Dott. Gabriele Rigo - venerdì 29 novembre 2019

Factoring e Concordato Preventivo: profili e condizioni di operatività dello scioglimento del contratto - Trib. Benevento, Sez. Fall., 11 ottobre 2019

Il Tribunale di Benevento è stato chiamato a pronunciarsi sull’annoso tema delle condizioni legittimanti lo scioglimento dei contratti pendenti in sede di concordato preventivo, con particolare riferimento ai contratti di cessione in massa di crediti di impresa. 

E’ noto che l’art. 169 bis L.F. consente alla società sottoposta a procedura concordataria la facoltà di sciogliersi dai contratti pendenti “ancora ineseguiti o non compiutamente eseguiti” alla data di presentazione del piano concordatario.

Nella fattispecie in disamina, i giudici di merito hanno sottolineato come l’accoglimento della richiesta di scioglimento del vincolo negoziale debba essere subordinato ad un duplice filtro di valutazione:

- lo scrutinio delle condizioni di legittimità, ossia la qualificazione del rapporto quale contratto in corso d’esecuzione;

- l’ulteriore accertamento circa la coerenza della misura richiesta con il piano concordatario prospettato.

Il contratto di factoring, oggetto dell’istanza di scioglimento, ben poteva profilarsi quale contratto in corso d’esecuzione, sia in ragione della mancata erogazione da parte del factor dell’anticipazione finanziaria per i crediti ottenuti in cessione, sia per la natura intrinseca del rapporto di factoring pro solvendo.

Sul punto, il Tribunale ha affermato che, a differenza del regime di garanzia pro soluto, la cessione pro solvendo può essere agilmente ricondotta nell’alveo dei contratti pendenti, in quanto la circostanza per la quale il cedente è chiamato a rispondere della futura ed eventuale insolvenza del debitore ceduto ha l’effetto di salvaguardare la natura trilaterale del rapporto contrattuale, conservandone l’efficacia nel tempo.

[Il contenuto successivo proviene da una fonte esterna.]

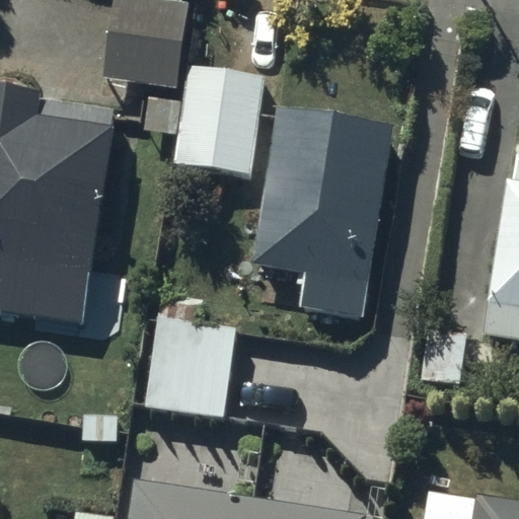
[(183,0),(109,0),(105,76),(178,81),(183,0)]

In merito al secondo accertamento, ovvero sulla funzionalità dello scioglimento ai fini del perseguimento degli obiettivi del piano concordatario, è innegabile che tale vaglio, a cui sono chiamati i giudici di merito, persegue coerentemente la ratio legis dell’istituto in disamina: favorire l’incremento dei margini di attivo da destinare al ceto creditorio, riducendo al contempo il fabbisogno concordatario zavorrato dagli oneri nascenti dai contratti ineseguiti o non compiutamente eseguiti.

Nella fattispecie concreta, lo spirare del rapporto di factoring avrebbe garantito un flusso di liquidità di molto superiore rispetto a quello percepito nell’eventualità della permanenza in vigore del contratto, contribuendo concretamente al conseguimento delle peculiari finalità della procedura concorsuale in oggetto.

Accogliendo l’istanza sulla base di tali presupposti, il Tribunale ha riconosciuto un equo indennizzo in favore del factor, quale rimborso per l’aver subito gli effetti pregiudizievoli della norma in commento.